**EXTRAIT DU TEXTE**
-- -- --
Le 22 mars 2023, la Commission Européenne a diffusé son projet de directive « Green Claims ». Objectif : encadrer les pratiques de communication environnementale et lutter contre le greenwashing.
Avec l’urgence de la transition écologique, de plus en plus d’entreprises cherchent à apparaître comme engagées, écolo, responsables. On voit donc logiquement fleurir les communications d’entreprises, qui vantent les avantages écologiques de leurs produits ou de leurs services. Désormais, pratiquement toutes les marques disent mettre sur le marché des produits « green, éco-conçus, neutres en carbone, à partir de matériaux recyclés ou recyclables, ou encore réutilisatisables.
Mais une bonne partie de ces allégations relèvent en réalité du greenwashing. Les communications des entreprises, souvent trompeuses, exagérées, vagues, donnent souvent de fausses impressions aux clients quant au bénéfice environnemental de leurs achats. Pour lutter contre ce problème, les gouvernements européens sont en train de mettre en place des réglementations de plus en plus précises pour encadrer la communication environnementale et limiter le greenwashing.
-- -- --
**SECTION DES DONNÉES**
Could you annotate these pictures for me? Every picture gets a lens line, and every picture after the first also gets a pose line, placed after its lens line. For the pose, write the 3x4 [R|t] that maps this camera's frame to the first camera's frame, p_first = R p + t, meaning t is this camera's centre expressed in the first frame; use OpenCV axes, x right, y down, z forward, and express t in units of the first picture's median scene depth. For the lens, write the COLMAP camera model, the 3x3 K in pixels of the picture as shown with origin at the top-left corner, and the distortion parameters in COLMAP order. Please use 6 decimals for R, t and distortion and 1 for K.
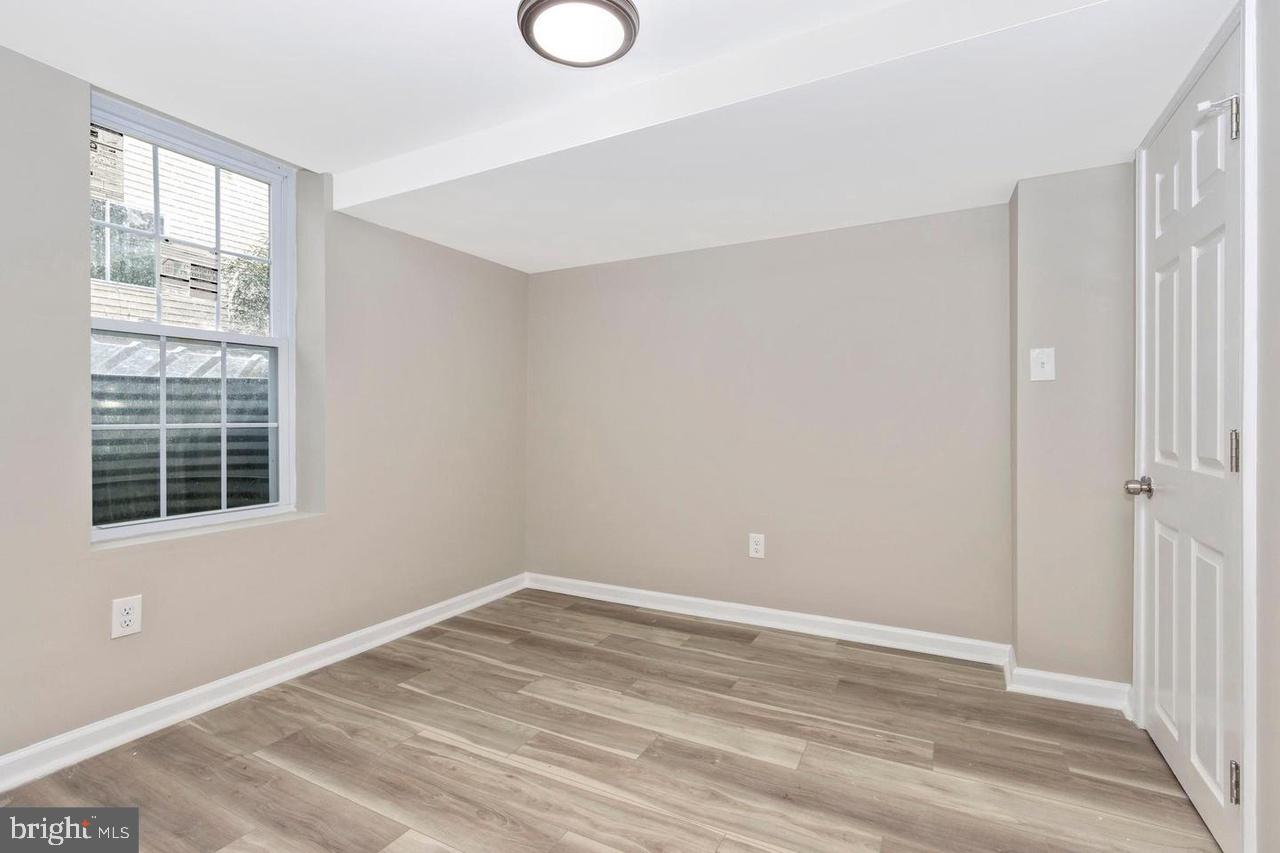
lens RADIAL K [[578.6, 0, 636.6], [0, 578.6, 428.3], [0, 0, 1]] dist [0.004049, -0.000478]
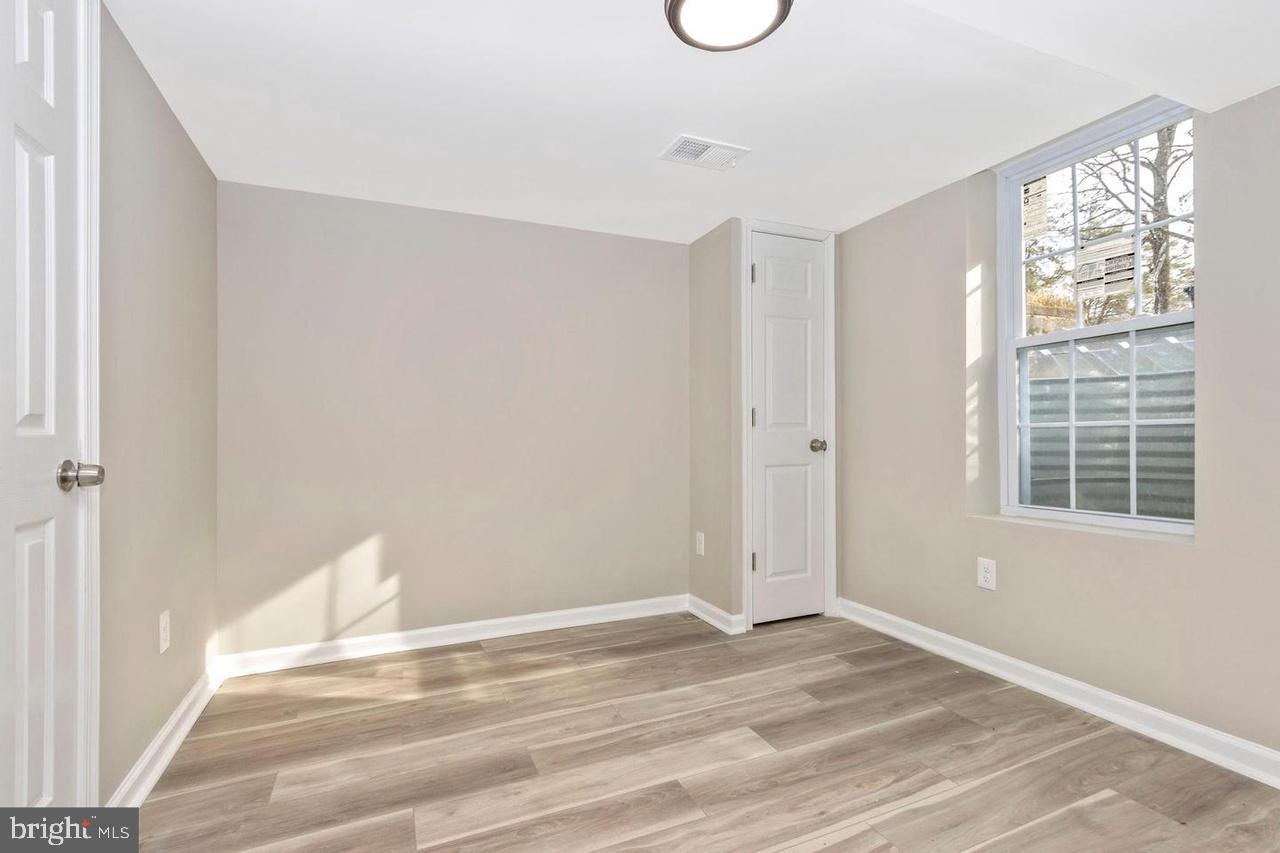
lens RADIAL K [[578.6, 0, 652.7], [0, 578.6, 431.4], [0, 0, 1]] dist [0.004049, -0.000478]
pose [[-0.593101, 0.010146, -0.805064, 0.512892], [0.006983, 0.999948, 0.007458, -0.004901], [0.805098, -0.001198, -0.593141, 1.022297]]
-- -- --
**CONSIGNES DES TÂCHES**
**A.** Relevez les adjectifs qui qualifient les communications des entreprises dans la phrase du texte sur le greenwashing commençant par « Les communications des entreprises ».
**B.** Veuillez recopier le passage du texte sur le greenwashing compris entre « Avec l’urgence de » et « ou encore réutilisatisables. », ces deux bornes incluses.
**C.** Rédigez la suite du texte sur le greenwashing à partir de sa dernière phrase.

**RÉSULTATS PAR TÂCHE**
**A.** trompeuses, exagérées, vagues

**B.**
Avec l’urgence de la transition écologique, de plus en plus d’entreprises cherchent à apparaître comme engagées, écolo, responsables. On voit donc logiquement fleurir les communications d’entreprises, qui vantent les avantages écologiques de leurs produits ou de leurs services. Désormais, pratiquement toutes les marques disent mettre sur le marché des produits « green, éco-conçus, neutres en carbone, à partir de matériaux recyclés ou recyclables, ou encore réutilisatisables.

**C.**
La Commission Européenne vient d’ailleurs de publier, le 22 mars 2023, son projet de directive dite « Green Claims », qui vise à lutter contre le greenwashing à l’échelle européenne.
Directive greenwashing européenne : le constat
La Commission fait d’abord le constat que la transparence des communications environnementales est centrale dans la transition écologique. Les consommateurs doivent connaître l’impact de leurs achats pour faire la transition vers une consommation plus responsable, et ainsi parvenir à un système économique plus durable.
Le problème, c’est que la communication environnementale des entreprises européenne est largement trompeuse : sur 150 allégations type « neutre en carbone », « zéro carbone » « issue de matériaux recyclés », la Commission constate que plus de la moitié (53%) étaient vagues, trompeuses, ou pire, non étayées. Elle constate aussi la prolifération des labels sensés garantir l’impact écologique des produits. Plus de 230 coexistent, contribuant à la confusion des consommateurs, et surtout, la moitié d’entre eux seraient accordés sans que les vérifications adéquates soient effectuées.
En résumé : le greenwashing est partout, et concrètement, on ne peut pas dire que publicité et écologie aillent vraiment ensemble. D’où l’idée d’une directive pour mettre de l’ordre dans tout ça.
Voir aussi : Neutralité carbone : le greenwashing des grandes entreprises
Que contient le projet de directive Green Claims sur le greenwashing ?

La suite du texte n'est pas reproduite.